Accessibilità. In Italia, pagare le tasse è difficile. La burocrazia mette i bastoni tra le ruote al contribuente. I calcoli sono difficili da eseguire, il sistema è ingolfato da una miriade di eccezioni e casi particolari. Senza contare l’approccio ancora poco orientato al digitale. In America è tutto diverso. In primo luogo, è possibile dichiarare i propri redditi online. Secondariamente, qualora si incontrassero difficoltà, lo Stato mette a disposizione una rete di commercialisti ad hoc, in via del tutto gratuito per giunta.
Controlli. Anche negli Stati Uniti il cittadino può fare il furbo e vivere da evasore. “Furbo”, però, nel caso americano è un termine improprio. Anche perché di furbo, nell’evadere negli Usa, c’è molto poco. L’Internal Revenue Service, l’equivalente alla nostra Agenzia delle Entrate, non solo è efficiente nello scoprire i disonesti, ma li intercetta quasi subito. E allora si è costretti a pagare, ma rinunciando a esenzioni e detrazioni che, di contro, spettano in abbondanza ai contribuenti onesti.

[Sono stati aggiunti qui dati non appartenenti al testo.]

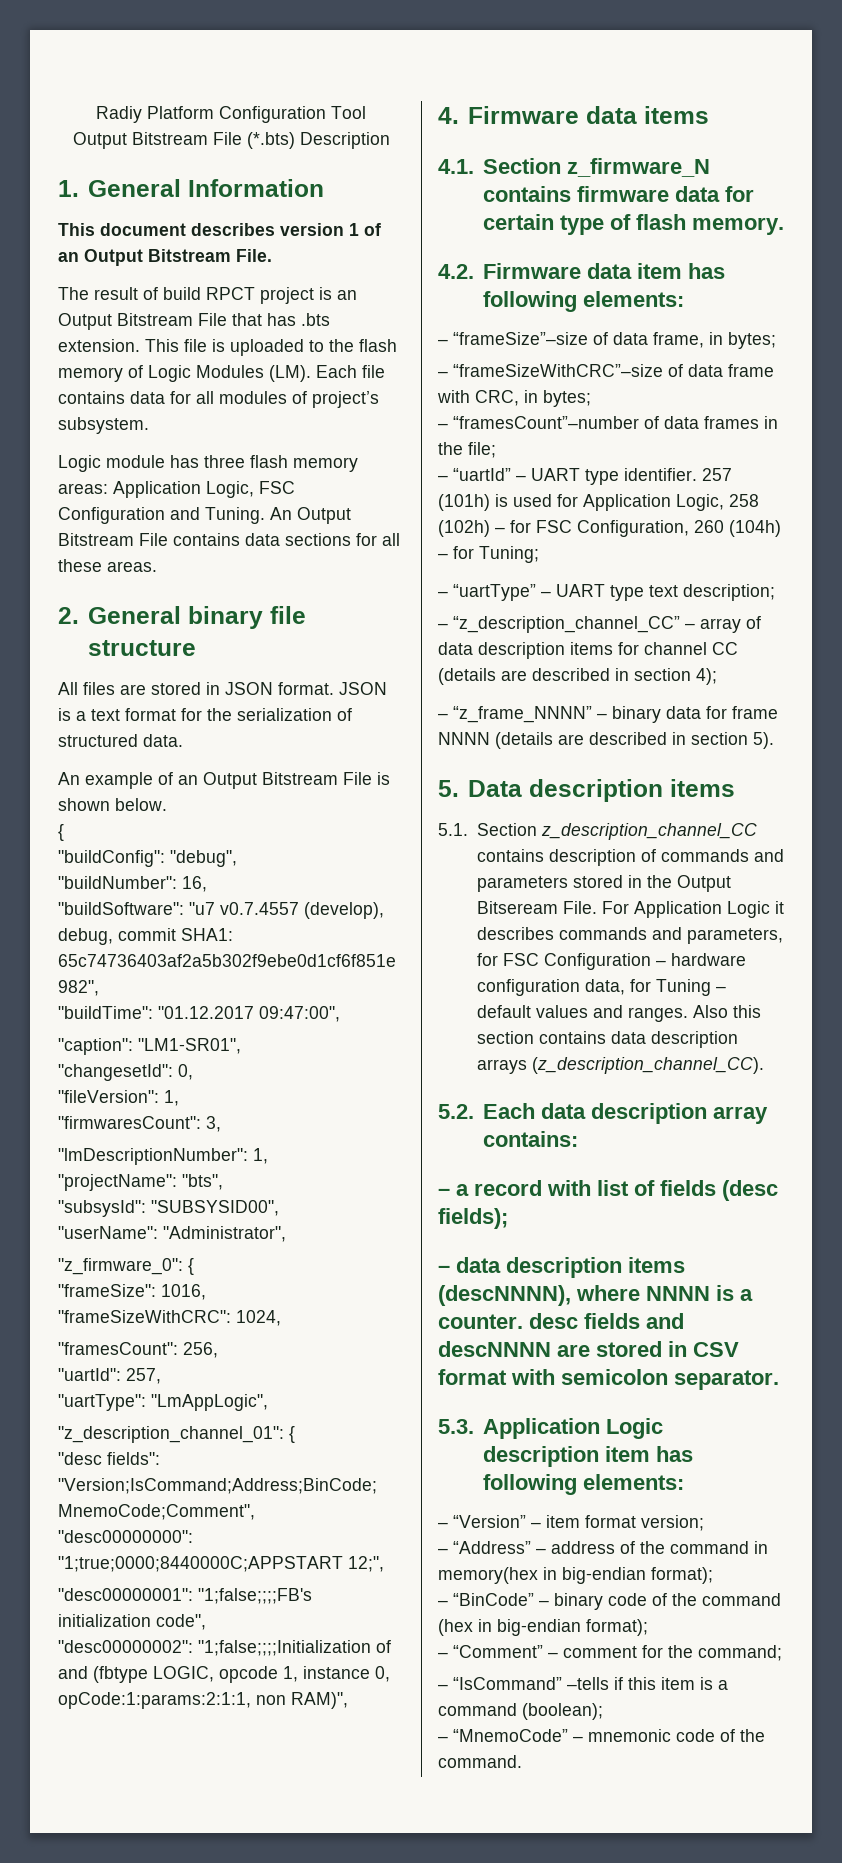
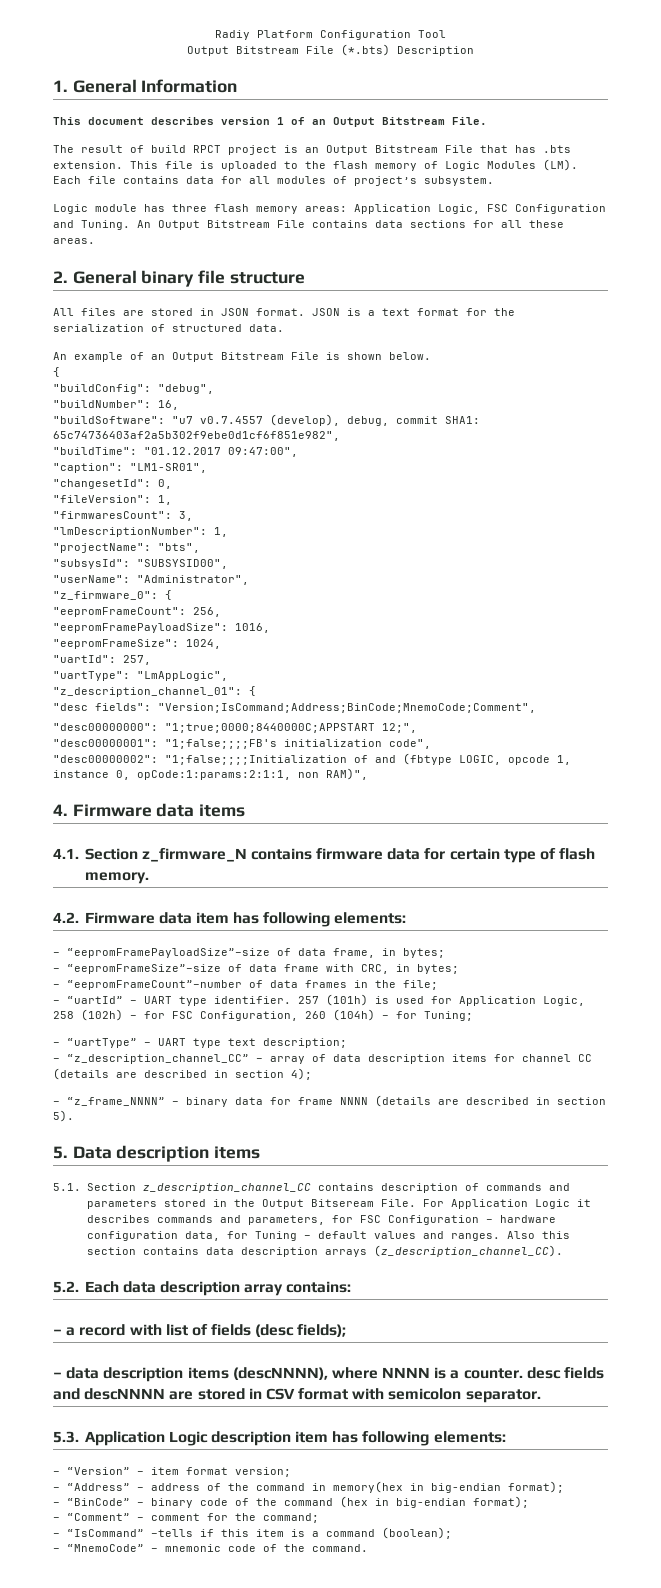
[58,1284,156,1297] "frameSize": -> [53,607,221,617] [53,623,228,633] "eepromFrameCount": 256, // "eepromFramePayloadSize":
[58,1310,231,1323] "frameSizeWithCRC": -> [53,639,179,649] "eepromFrameSize":
[58,1342,218,1358] // "framesCount": 256, -> (221, 644) none
[453,332,588,345] “frameSize”–size -> [67,948,270,958] “eepromFramePayloadSize”–size
[453,364,663,377] “frameSizeWithCRC”–size -> [67,964,221,974] “eepromFrameSize”–size
[453,416,639,429] “framesCount”–number -> [67,980,242,990] “eepromFrameCount”–number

Mentalità. Ovviamente, a incidere non è solamente un ordinamento più efficiente. La mentalità gioca un ruolo importante: gli americani vedono l’evasione come un cancro perché sono convinti che chi evade stia commettendo una ruberia ai danni della collettività, e quindi anche del singolo. Non si tratta però di una dote innata. Bensì, di una conquista. Lo Stato americano ha costruito il sentimento positivo attorno alla questione delle tasse. Prima di tutto, facendo apparire i frodatori e gli evasori come delinquenti, sbattendoli in carcere. In secondo luogo – e c’era da aspettarselo dagli inventori della pubblicità – attraverso le tante campagne di sensibilizzazioni che vengono realizzate da decenni. Un esempio: nelle stazioni metro delle città statunitensi, quando viene Aprile (momento della dichiarazione dei redditi), campeggiano manifesti enormi con su scritto: è arrivato il momento del rimborso. Si gioca sul lato positivo del pagare le tasse, e a quanto pare funziona.